===== Текст
Но есть и внутренние стены, которые мы возводим против самих себя; есть баррикады, эти боевые «стены», которые одна сторона возводит против другой; что касается «двери», то это может быть и скрытым, тайным проходом для неожиданной вылазки — и метафорой если не самого диалога, то возможности такового. И вот отталкиваясь от последнего, поговорим немного на более конкретную тему, имеющую однако и тактическую, и стратегическую значимость.


Петр Великий прорубал дверь в Европу; сегодняшняя политика властей делает, кажется, все возможное, чтобы эти двери наглухо заколотить, оставив только какие-то черные лазы. И это в то время, когда у республики есть уникальная возможность и поддерживать самые тесные дружеские отношения с Россией, и ощутить, более того, утвердить свою причастность стремящейся к единству Европе. Это не просто бездарная политика; это то, в чем как раз очень мало настоящей политики (хотя и много политиканства). Однако мы не будем сейчас заниматься этой темой; поставим иной вопрос: возможен ли диалог с Властью — и именно вот с этой, нынешней властью? Диалог о чем? И нужен ли он? (А такая нужда, если она действительно есть, должна быть взаимной.)

Допустим, власть не желает никакого диалога; а мы? — тоже не желающие, мы лишь подтверждаем нежелание самой власти, становимся в одинаковую с ней позицию. Выбор таков: диалог с властью; жесткая полемика с ней (полемика, озабоченная не поиском, установлением и подтверждением истины, а разоблачением, судебным разбирательством и приговором, который выносит сам полемист); непримиримая борьба с властью (но в каких именно формах?). Полемист, в отличие от вступающего в диалог, никогда не позволяет себе усомниться в собственной правоте и в виновности противостоящей стороны. Самое забавное — и самое грустное — в том и заключается, что оппозиция для власти есть враг № 1, и власть для оппозиции есть враг № 1. В то время как следовало бы прежде всего выяснить, какой тип политической рациональности они в действительности исповедуют и стремятся практиковать.

Вести же диалог — это значит видеть в собеседнике партнера по поискам истины (пускай и идущего, с вашей точки зрения, неверным путем). Напротив, вести полемику — значит видеть в нем врага, изначально неправого и подлежащего в конечном счете уничтожению. Как выйти и возможно ли вообще здесь выйти из рамок этой бесплодной логики (либо-либо)? Заметим, что в результате полемики обычно происходит удручающая стерилизация (Фуко риторически вопрошал: «видел ли кто-нибудь, чтобы в ходе полемики возникла новая идея?»).
==========
===== Извлеченные материалы
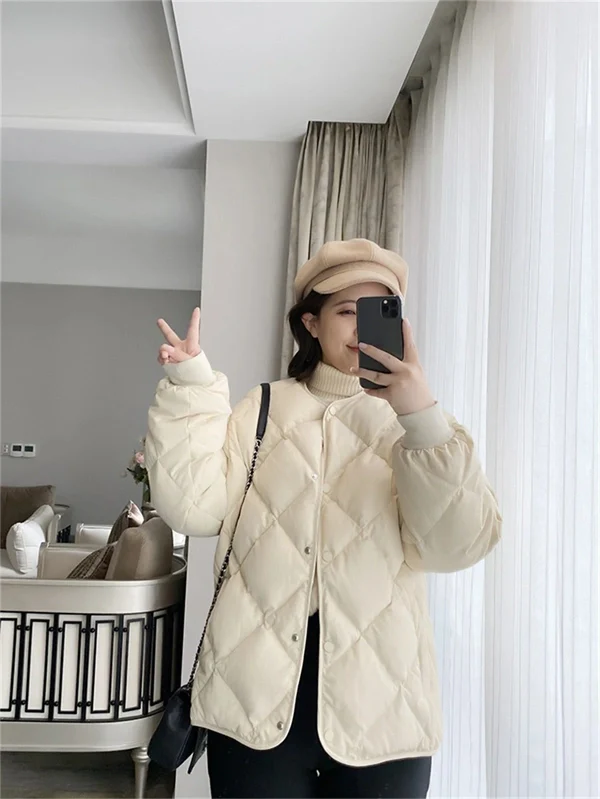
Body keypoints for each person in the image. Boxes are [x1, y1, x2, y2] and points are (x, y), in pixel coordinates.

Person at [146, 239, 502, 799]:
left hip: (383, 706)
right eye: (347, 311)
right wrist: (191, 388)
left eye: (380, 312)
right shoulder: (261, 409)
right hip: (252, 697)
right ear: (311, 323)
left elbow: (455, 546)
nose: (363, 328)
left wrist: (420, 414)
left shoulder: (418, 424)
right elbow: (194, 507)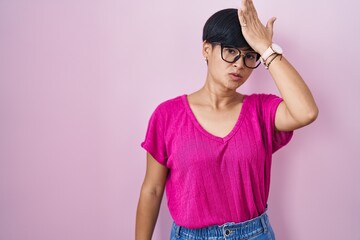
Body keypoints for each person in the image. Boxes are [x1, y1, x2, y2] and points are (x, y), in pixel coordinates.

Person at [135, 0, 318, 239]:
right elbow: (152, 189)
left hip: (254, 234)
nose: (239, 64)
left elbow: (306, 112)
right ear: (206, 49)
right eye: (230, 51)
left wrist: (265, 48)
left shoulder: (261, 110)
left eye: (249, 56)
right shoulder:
==========
===== Извлеченные материалы
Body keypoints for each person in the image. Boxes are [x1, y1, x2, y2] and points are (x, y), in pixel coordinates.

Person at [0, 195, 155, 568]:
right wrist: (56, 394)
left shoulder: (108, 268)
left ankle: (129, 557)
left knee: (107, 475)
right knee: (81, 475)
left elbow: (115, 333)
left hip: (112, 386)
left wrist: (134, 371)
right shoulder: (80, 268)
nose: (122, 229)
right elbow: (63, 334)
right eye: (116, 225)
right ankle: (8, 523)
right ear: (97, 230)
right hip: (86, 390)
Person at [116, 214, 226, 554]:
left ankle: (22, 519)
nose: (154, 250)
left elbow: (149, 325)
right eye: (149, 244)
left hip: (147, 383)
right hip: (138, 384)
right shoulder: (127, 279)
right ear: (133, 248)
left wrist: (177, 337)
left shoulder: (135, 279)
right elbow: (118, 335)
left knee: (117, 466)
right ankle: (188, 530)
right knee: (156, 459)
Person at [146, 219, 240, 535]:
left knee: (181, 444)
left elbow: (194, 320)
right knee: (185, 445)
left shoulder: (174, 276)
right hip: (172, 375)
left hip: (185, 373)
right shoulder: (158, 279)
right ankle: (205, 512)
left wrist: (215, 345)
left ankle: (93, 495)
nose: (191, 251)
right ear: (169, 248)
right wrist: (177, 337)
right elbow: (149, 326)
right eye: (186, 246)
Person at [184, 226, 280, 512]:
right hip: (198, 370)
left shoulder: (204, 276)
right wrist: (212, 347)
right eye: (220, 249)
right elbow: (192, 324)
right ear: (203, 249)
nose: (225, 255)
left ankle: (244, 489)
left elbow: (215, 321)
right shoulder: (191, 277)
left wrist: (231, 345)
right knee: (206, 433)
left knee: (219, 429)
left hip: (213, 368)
==========
===== Извлеченные материалы
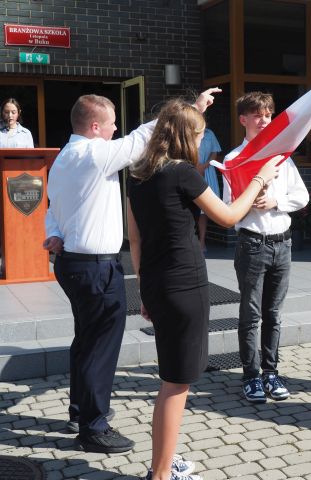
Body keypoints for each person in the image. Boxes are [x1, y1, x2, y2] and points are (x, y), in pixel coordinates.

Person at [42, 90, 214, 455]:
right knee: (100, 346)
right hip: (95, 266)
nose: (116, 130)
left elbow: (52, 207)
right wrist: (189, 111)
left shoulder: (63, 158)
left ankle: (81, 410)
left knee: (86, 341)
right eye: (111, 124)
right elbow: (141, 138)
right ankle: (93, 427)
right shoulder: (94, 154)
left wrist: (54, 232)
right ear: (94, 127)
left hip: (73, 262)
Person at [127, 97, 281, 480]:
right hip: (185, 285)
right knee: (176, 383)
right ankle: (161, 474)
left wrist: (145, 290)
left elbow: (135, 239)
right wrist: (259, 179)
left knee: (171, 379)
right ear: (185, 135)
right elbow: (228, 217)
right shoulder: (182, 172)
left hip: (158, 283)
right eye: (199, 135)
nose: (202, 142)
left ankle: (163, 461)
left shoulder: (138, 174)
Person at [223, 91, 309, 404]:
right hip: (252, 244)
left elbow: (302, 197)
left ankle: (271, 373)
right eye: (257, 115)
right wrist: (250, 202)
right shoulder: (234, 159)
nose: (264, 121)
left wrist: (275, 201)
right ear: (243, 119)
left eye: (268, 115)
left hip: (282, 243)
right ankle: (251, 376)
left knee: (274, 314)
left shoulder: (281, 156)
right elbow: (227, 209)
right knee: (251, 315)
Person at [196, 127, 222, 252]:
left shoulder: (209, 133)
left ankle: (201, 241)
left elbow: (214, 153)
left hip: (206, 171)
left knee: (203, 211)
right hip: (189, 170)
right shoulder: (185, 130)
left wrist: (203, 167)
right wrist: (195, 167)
==========
Задания:
A) Воспроизведите дословно фрагмент текста о диалоге с властью от «Но есть и внутренние» до «и стратегическую значимость.».
B) Изложите в виде краткого списка абзац текста о диалоге с властью, начинающийся словами «Вести же диалог», сохранив его основные положения.

Решения заданий:
A)
Но есть и внутренние стены, которые мы возводим против самих себя; есть баррикады, эти боевые «стены», которые одна сторона возводит против другой; что касается «двери», то это может быть и скрытым, тайным проходом для неожиданной вылазки — и метафорой если не самого диалога, то возможности такового. И вот отталкиваясь от последнего, поговорим немного на более конкретную тему, имеющую однако и тактическую, и стратегическую значимость.

B)
- Вести диалог означает видеть в собеседнике партнера по поискам истины, даже если, с вашей точки зрения, он идет неверным путем.
- Вести полемику означает видеть в собеседнике врага, изначально неправого и в конечном счете подлежащего уничтожению.
- Ставится вопрос, возможно ли выйти из рамок этой бесплодной логики «либо-либо».
- Полемика обычно приводит к удручающей стерилизации. Фуко риторически спрашивал, видел ли кто-нибудь, чтобы в ходе полемики возникла новая идея.